# Task requirements:
Once the line with "clear plastic bottle [156,32,235,206]" is found in the data, output it and each following line exactly, up to and including the line with "The camera that", and nothing before or after.

--

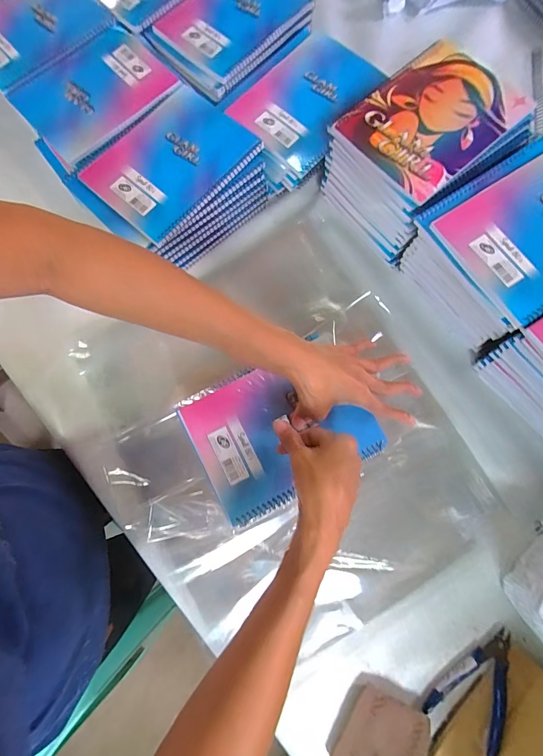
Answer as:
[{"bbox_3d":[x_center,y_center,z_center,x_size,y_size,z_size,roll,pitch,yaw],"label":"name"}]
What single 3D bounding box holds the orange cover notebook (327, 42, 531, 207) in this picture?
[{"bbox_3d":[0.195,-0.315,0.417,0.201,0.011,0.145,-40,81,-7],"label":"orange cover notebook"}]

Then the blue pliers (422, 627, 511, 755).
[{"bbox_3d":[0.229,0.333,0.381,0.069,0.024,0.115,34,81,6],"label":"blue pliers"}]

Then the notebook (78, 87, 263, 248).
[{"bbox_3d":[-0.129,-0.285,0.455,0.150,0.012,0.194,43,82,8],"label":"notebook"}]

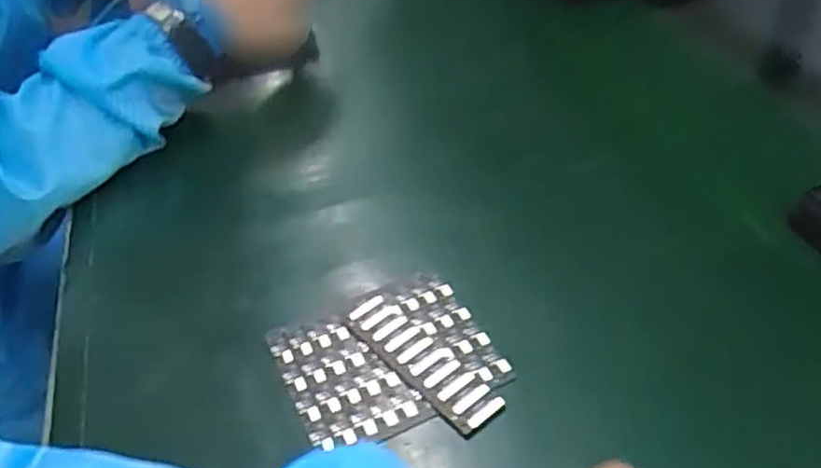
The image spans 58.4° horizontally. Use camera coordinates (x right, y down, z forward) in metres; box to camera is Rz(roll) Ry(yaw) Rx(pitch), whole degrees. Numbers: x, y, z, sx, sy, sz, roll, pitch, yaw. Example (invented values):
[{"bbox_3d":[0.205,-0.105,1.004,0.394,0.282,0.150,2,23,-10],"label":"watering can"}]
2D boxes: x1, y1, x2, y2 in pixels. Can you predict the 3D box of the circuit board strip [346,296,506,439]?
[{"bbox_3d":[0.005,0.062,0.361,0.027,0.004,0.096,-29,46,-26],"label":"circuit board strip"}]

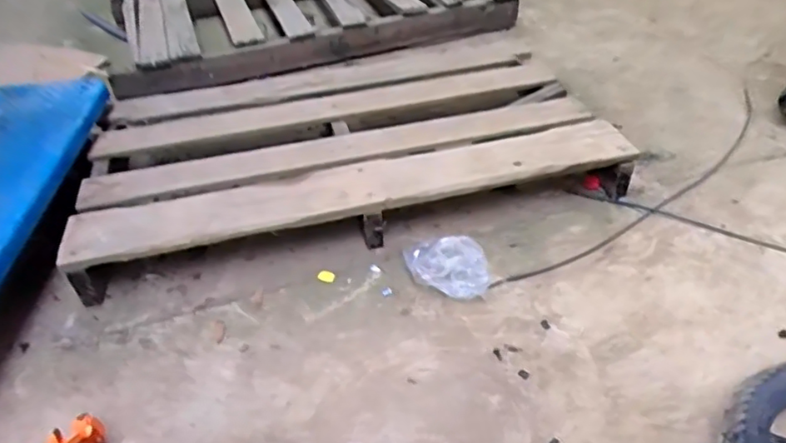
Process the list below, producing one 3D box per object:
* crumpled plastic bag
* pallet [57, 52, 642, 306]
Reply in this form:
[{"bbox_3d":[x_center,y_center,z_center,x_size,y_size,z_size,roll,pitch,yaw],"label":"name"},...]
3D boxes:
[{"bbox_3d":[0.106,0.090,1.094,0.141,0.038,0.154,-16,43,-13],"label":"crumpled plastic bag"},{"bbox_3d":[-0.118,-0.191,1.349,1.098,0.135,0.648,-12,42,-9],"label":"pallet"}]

--

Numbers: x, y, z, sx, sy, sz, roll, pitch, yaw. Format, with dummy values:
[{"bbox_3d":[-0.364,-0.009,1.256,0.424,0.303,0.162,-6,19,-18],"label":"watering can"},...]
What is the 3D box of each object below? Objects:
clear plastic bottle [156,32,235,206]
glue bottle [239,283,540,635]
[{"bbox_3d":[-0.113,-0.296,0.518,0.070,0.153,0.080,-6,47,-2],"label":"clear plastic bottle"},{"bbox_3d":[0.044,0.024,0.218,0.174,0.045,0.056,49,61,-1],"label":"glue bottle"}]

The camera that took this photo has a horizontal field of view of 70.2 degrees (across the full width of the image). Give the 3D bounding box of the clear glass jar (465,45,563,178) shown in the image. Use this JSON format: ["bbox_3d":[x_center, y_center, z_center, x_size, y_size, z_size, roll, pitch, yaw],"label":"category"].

--

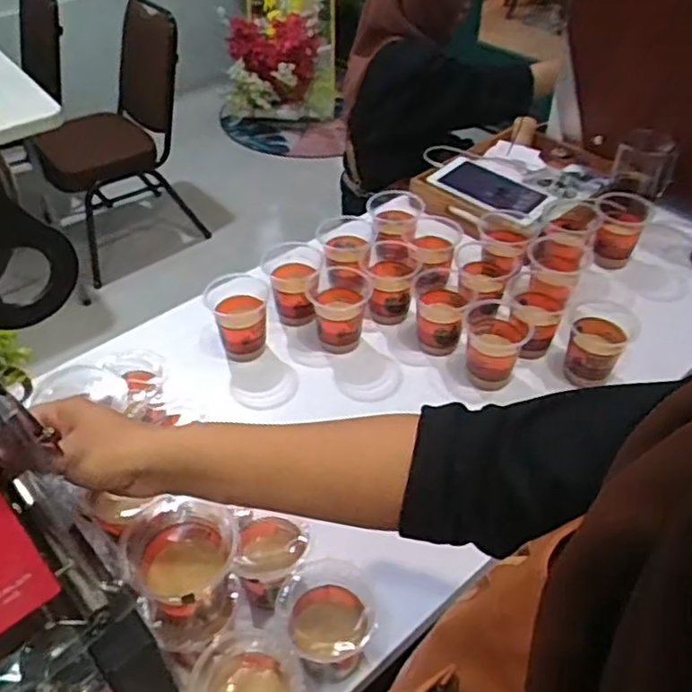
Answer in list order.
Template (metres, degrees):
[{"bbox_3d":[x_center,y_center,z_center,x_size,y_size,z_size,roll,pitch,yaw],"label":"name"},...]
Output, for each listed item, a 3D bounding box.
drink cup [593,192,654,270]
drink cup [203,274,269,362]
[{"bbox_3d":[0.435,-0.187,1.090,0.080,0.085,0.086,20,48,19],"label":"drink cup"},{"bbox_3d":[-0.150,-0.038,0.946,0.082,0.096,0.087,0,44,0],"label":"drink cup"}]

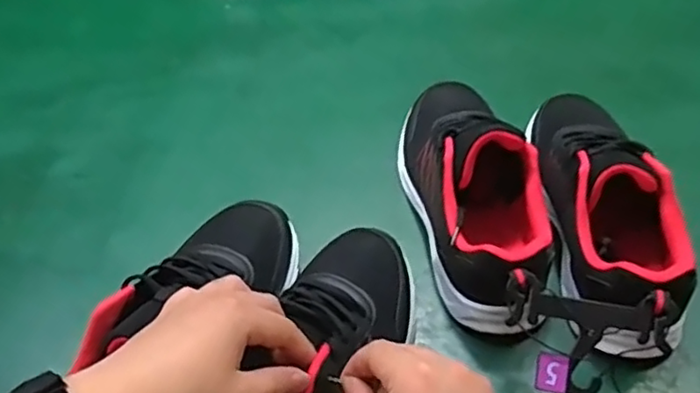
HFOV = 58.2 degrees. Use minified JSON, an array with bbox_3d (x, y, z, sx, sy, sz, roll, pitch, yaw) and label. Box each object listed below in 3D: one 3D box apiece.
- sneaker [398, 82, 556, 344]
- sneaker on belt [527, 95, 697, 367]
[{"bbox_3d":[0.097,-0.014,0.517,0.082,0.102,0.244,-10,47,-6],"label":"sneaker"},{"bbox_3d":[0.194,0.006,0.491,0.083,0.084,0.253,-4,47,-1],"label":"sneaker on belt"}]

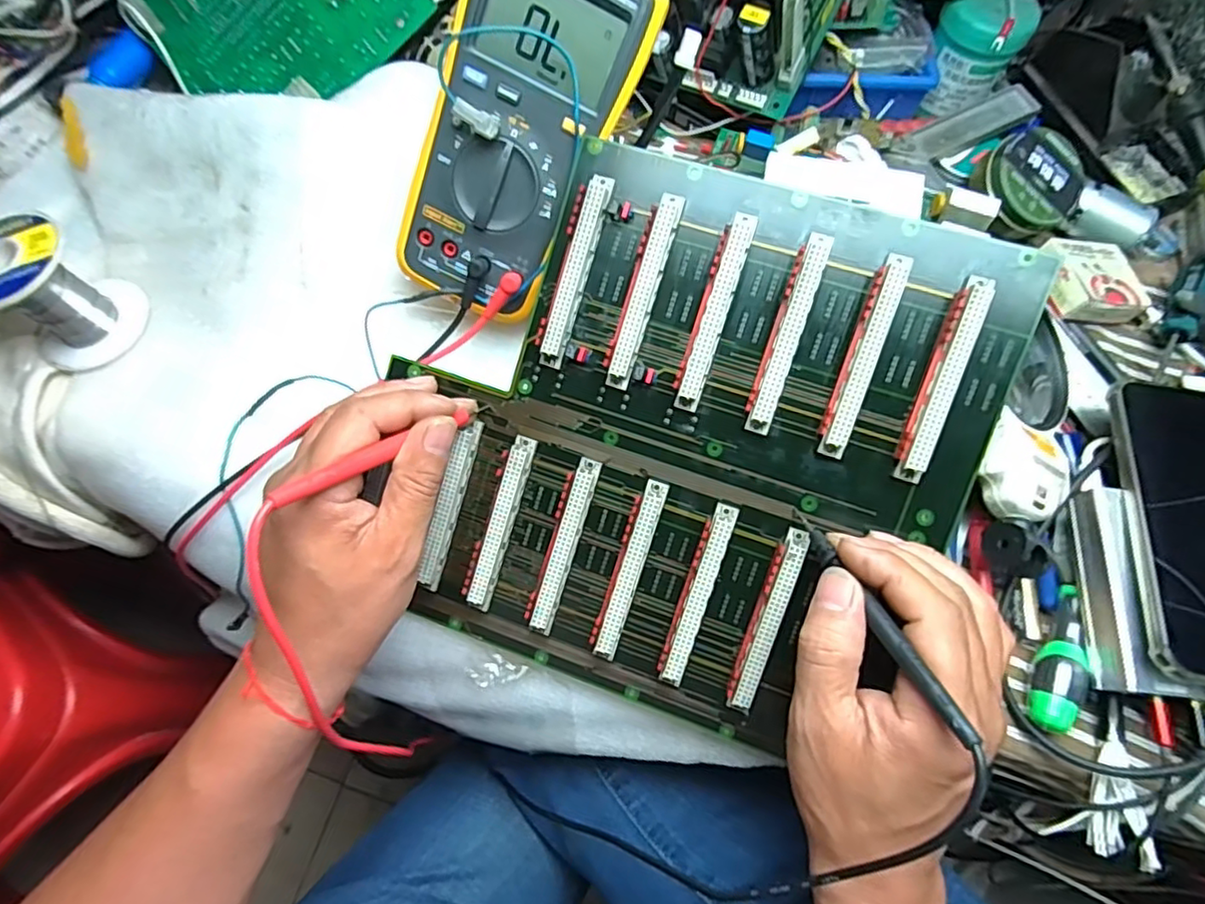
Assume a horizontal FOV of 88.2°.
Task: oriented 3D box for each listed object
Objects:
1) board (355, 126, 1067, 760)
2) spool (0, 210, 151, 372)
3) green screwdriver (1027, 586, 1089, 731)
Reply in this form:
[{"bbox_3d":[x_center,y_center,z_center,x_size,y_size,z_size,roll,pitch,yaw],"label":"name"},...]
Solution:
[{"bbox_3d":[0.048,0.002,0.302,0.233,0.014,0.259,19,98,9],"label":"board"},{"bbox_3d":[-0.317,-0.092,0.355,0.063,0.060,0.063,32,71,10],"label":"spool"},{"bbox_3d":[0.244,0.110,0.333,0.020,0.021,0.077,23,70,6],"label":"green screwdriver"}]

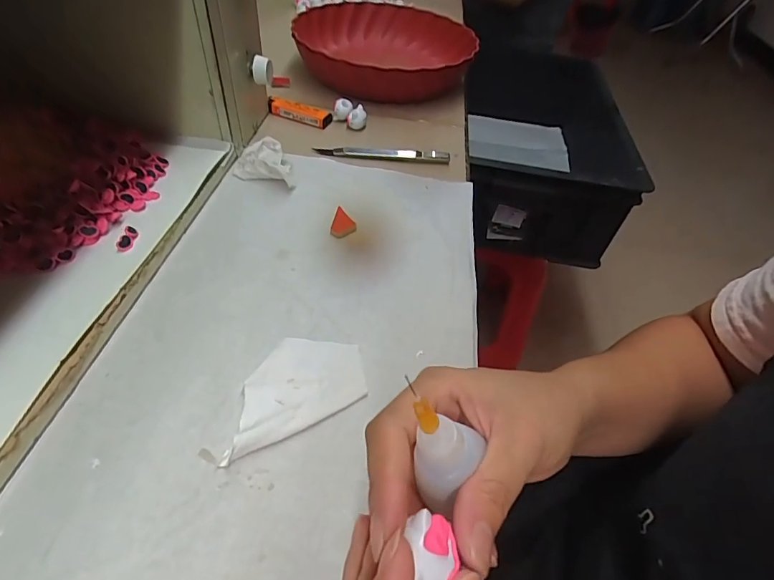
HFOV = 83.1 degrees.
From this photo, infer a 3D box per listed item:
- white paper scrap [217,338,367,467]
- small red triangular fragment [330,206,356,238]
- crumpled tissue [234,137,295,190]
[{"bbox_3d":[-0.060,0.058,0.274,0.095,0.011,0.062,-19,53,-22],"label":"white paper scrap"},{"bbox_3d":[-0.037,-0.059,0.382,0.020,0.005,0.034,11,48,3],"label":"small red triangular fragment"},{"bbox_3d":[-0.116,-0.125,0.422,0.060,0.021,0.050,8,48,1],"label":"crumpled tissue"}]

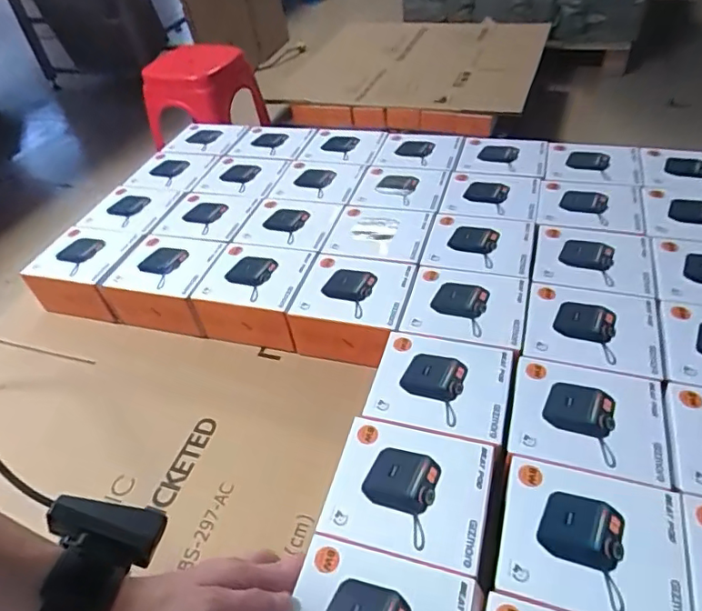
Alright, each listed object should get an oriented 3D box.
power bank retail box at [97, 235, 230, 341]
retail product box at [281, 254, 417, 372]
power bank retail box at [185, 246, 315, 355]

--

# Task solution:
clear plastic bottle [156,32,235,206]
glue bottle [239,283,540,635]
[{"bbox_3d":[-0.113,-0.296,0.518,0.070,0.153,0.080,-6,47,-2],"label":"clear plastic bottle"},{"bbox_3d":[0.044,0.024,0.218,0.174,0.045,0.056,49,61,-1],"label":"glue bottle"}]

The camera that took this photo has a horizontal field of view of 70.2 degrees (across the full width of the image). Give the 3D bounding box of the clear glass jar (465,45,563,178) shown in the image. Use this JSON format: ["bbox_3d":[x_center, y_center, z_center, x_size, y_size, z_size, roll, pitch, yaw],"label":"category"].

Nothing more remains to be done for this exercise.